Extract the complete data exactly as given.

AVAILABLE RECORDS:
━━━━━━━━━━━━━━━━━━━━
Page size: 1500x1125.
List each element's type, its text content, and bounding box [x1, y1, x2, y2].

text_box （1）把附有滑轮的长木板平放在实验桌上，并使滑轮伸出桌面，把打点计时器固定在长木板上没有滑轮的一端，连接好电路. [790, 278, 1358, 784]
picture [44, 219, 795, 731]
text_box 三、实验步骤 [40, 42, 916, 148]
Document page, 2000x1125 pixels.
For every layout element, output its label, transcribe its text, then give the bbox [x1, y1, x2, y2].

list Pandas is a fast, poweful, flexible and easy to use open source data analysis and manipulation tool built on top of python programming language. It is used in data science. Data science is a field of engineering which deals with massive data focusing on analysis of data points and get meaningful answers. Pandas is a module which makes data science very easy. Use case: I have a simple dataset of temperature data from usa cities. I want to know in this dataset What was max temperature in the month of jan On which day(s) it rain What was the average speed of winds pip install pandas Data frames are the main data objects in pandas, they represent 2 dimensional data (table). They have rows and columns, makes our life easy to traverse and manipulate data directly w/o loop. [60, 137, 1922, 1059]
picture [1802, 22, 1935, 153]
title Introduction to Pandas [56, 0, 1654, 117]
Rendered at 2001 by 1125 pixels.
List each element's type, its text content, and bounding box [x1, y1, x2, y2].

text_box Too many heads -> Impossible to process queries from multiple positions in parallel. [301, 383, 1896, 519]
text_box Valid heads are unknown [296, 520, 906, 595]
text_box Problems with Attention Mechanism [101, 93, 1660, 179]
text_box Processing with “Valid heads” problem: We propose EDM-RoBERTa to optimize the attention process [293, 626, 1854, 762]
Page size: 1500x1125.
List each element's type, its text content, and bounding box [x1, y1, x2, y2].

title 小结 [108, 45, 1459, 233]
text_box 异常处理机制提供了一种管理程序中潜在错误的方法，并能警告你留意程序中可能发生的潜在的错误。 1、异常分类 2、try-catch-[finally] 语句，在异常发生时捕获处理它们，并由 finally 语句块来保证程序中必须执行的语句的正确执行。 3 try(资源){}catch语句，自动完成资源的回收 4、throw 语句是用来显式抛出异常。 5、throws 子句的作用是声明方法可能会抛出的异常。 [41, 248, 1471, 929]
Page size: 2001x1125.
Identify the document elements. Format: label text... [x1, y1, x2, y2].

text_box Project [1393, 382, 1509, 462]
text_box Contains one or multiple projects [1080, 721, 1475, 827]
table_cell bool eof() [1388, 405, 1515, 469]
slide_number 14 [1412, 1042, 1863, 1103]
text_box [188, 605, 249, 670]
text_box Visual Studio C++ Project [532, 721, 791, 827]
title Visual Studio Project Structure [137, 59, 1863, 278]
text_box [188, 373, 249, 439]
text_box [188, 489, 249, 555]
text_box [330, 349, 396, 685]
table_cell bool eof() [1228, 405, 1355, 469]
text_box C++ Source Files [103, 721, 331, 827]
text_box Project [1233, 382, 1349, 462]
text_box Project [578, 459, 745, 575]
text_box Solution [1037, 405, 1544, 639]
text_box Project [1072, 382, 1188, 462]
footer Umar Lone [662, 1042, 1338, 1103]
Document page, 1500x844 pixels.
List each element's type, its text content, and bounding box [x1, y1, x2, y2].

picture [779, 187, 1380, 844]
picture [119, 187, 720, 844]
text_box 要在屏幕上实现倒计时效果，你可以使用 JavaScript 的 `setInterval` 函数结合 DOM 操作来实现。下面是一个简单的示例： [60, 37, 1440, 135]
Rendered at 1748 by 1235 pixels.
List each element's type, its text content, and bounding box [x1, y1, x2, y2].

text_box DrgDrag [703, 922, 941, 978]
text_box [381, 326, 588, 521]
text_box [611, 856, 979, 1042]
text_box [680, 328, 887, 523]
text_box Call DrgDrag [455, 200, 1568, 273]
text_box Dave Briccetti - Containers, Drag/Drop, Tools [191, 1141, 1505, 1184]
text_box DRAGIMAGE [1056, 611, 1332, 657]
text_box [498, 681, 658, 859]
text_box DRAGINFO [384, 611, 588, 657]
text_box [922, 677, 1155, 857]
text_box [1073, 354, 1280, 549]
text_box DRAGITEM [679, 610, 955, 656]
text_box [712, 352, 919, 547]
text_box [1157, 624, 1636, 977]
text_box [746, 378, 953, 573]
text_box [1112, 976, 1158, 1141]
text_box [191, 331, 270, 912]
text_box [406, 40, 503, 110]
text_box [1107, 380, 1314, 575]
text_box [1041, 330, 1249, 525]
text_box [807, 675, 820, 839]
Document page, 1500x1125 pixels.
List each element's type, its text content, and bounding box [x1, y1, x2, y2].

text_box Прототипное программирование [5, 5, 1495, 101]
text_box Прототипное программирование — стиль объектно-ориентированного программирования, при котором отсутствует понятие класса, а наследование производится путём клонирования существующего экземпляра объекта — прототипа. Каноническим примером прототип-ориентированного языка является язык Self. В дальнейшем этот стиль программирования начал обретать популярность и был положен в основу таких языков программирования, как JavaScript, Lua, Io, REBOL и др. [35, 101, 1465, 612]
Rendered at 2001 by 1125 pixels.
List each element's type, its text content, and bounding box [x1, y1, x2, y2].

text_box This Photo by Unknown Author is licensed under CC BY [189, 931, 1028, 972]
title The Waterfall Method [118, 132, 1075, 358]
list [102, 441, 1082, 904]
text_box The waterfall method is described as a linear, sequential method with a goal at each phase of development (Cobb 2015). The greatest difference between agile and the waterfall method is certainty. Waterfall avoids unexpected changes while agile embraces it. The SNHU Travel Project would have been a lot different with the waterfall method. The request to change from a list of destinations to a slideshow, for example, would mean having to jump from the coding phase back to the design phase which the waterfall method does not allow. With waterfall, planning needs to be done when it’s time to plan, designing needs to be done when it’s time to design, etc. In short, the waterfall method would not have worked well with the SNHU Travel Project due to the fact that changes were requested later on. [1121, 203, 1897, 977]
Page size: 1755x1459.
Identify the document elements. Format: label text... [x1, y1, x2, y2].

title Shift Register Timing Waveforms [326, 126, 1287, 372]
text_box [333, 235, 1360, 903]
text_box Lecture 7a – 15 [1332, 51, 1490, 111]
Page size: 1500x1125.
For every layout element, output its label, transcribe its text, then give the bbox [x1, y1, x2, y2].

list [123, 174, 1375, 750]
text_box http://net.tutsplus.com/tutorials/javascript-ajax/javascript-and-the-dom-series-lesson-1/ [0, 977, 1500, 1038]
━━━━━━━━━━━━━━━━━━━━
RESPONSE FOR THIS EXERCISE:
Page size: 1500x1125.
List each element's type, its text content, and bounding box [x1, y1, x2, y2].

text_box （1）把附有滑轮的长木板平放在实验桌上，并使滑轮伸出桌面，把打点计时器固定在长木板上没有滑轮的一端，连接好电路. [790, 278, 1358, 784]
picture [44, 219, 795, 731]
text_box 三、实验步骤 [40, 42, 916, 148]
Document page, 2000x1125 pixels.
For every layout element, output its label, transcribe its text, then give the bbox [x1, y1, x2, y2].

list Pandas is a fast, poweful, flexible and easy to use open source data analysis and manipulation tool built on top of python programming language. It is used in data science. Data science is a field of engineering which deals with massive data focusing on analysis of data points and get meaningful answers. Pandas is a module which makes data science very easy. Use case: I have a simple dataset of temperature data from usa cities. I want to know in this dataset What was max temperature in the month of jan On which day(s) it rain What was the average speed of winds pip install pandas Data frames are the main data objects in pandas, they represent 2 dimensional data (table). They have rows and columns, makes our life easy to traverse and manipulate data directly w/o loop. [60, 137, 1922, 1059]
picture [1802, 22, 1935, 153]
title Introduction to Pandas [56, 0, 1654, 117]
Rendered at 2001 by 1125 pixels.
List each element's type, its text content, and bounding box [x1, y1, x2, y2].

text_box Too many heads -> Impossible to process queries from multiple positions in parallel. [301, 383, 1896, 519]
text_box Valid heads are unknown [296, 520, 906, 595]
text_box Problems with Attention Mechanism [101, 93, 1660, 179]
text_box Processing with “Valid heads” problem: We propose EDM-RoBERTa to optimize the attention process [293, 626, 1854, 762]
Page size: 1500x1125.
List each element's type, its text content, and bounding box [x1, y1, x2, y2].

title 小结 [108, 45, 1459, 233]
text_box 异常处理机制提供了一种管理程序中潜在错误的方法，并能警告你留意程序中可能发生的潜在的错误。 1、异常分类 2、try-catch-[finally] 语句，在异常发生时捕获处理它们，并由 finally 语句块来保证程序中必须执行的语句的正确执行。 3 try(资源){}catch语句，自动完成资源的回收 4、throw 语句是用来显式抛出异常。 5、throws 子句的作用是声明方法可能会抛出的异常。 [41, 248, 1471, 929]
Page size: 2001x1125.
Identify the document elements. Format: label text... [x1, y1, x2, y2].

text_box Project [1393, 382, 1509, 462]
text_box Contains one or multiple projects [1080, 721, 1475, 827]
table_cell bool eof() [1388, 405, 1515, 469]
slide_number 14 [1412, 1042, 1863, 1103]
text_box [188, 605, 249, 670]
text_box Visual Studio C++ Project [532, 721, 791, 827]
title Visual Studio Project Structure [137, 59, 1863, 278]
text_box [188, 373, 249, 439]
text_box [188, 489, 249, 555]
text_box [330, 349, 396, 685]
table_cell bool eof() [1228, 405, 1355, 469]
text_box C++ Source Files [103, 721, 331, 827]
text_box Project [1233, 382, 1349, 462]
text_box Project [578, 459, 745, 575]
text_box Solution [1037, 405, 1544, 639]
text_box Project [1072, 382, 1188, 462]
footer Umar Lone [662, 1042, 1338, 1103]
Document page, 1500x844 pixels.
List each element's type, its text content, and bounding box [x1, y1, x2, y2].

picture [779, 187, 1380, 844]
picture [119, 187, 720, 844]
text_box 要在屏幕上实现倒计时效果，你可以使用 JavaScript 的 `setInterval` 函数结合 DOM 操作来实现。下面是一个简单的示例： [60, 37, 1440, 135]
Rendered at 1748 by 1235 pixels.
List each element's type, its text content, and bounding box [x1, y1, x2, y2].

text_box DrgDrag [703, 922, 941, 978]
text_box [381, 326, 588, 521]
text_box [611, 856, 979, 1042]
text_box [680, 328, 887, 523]
text_box Call DrgDrag [455, 200, 1568, 273]
text_box Dave Briccetti - Containers, Drag/Drop, Tools [191, 1141, 1505, 1184]
text_box DRAGIMAGE [1056, 611, 1332, 657]
text_box [498, 681, 658, 859]
text_box DRAGINFO [384, 611, 588, 657]
text_box [922, 677, 1155, 857]
text_box [1073, 354, 1280, 549]
text_box DRAGITEM [679, 610, 955, 656]
text_box [712, 352, 919, 547]
text_box [1157, 624, 1636, 977]
text_box [746, 378, 953, 573]
text_box [1112, 976, 1158, 1141]
text_box [191, 331, 270, 912]
text_box [406, 40, 503, 110]
text_box [1107, 380, 1314, 575]
text_box [1041, 330, 1249, 525]
text_box [807, 675, 820, 839]
Document page, 1500x1125 pixels.
List each element's type, its text content, and bounding box [x1, y1, x2, y2].

text_box Прототипное программирование [5, 5, 1495, 101]
text_box Прототипное программирование — стиль объектно-ориентированного программирования, при котором отсутствует понятие класса, а наследование производится путём клонирования существующего экземпляра объекта — прототипа. Каноническим примером прототип-ориентированного языка является язык Self. В дальнейшем этот стиль программирования начал обретать популярность и был положен в основу таких языков программирования, как JavaScript, Lua, Io, REBOL и др. [35, 101, 1465, 612]
Rendered at 2001 by 1125 pixels.
List each element's type, its text content, and bounding box [x1, y1, x2, y2].

text_box This Photo by Unknown Author is licensed under CC BY [189, 931, 1028, 972]
title The Waterfall Method [118, 132, 1075, 358]
list [102, 441, 1082, 904]
text_box The waterfall method is described as a linear, sequential method with a goal at each phase of development (Cobb 2015). The greatest difference between agile and the waterfall method is certainty. Waterfall avoids unexpected changes while agile embraces it. The SNHU Travel Project would have been a lot different with the waterfall method. The request to change from a list of destinations to a slideshow, for example, would mean having to jump from the coding phase back to the design phase which the waterfall method does not allow. With waterfall, planning needs to be done when it’s time to plan, designing needs to be done when it’s time to design, etc. In short, the waterfall method would not have worked well with the SNHU Travel Project due to the fact that changes were requested later on. [1121, 203, 1897, 977]
Page size: 1755x1459.
Identify the document elements. Format: label text... [x1, y1, x2, y2].

title Shift Register Timing Waveforms [326, 126, 1287, 372]
text_box [333, 235, 1360, 903]
text_box Lecture 7a – 15 [1332, 51, 1490, 111]
Page size: 1500x1125.
For every layout element, output its label, transcribe its text, then give the bbox [x1, y1, x2, y2].

list [123, 174, 1375, 750]
text_box http://net.tutsplus.com/tutorials/javascript-ajax/javascript-and-the-dom-series-lesson-1/ [0, 977, 1500, 1038]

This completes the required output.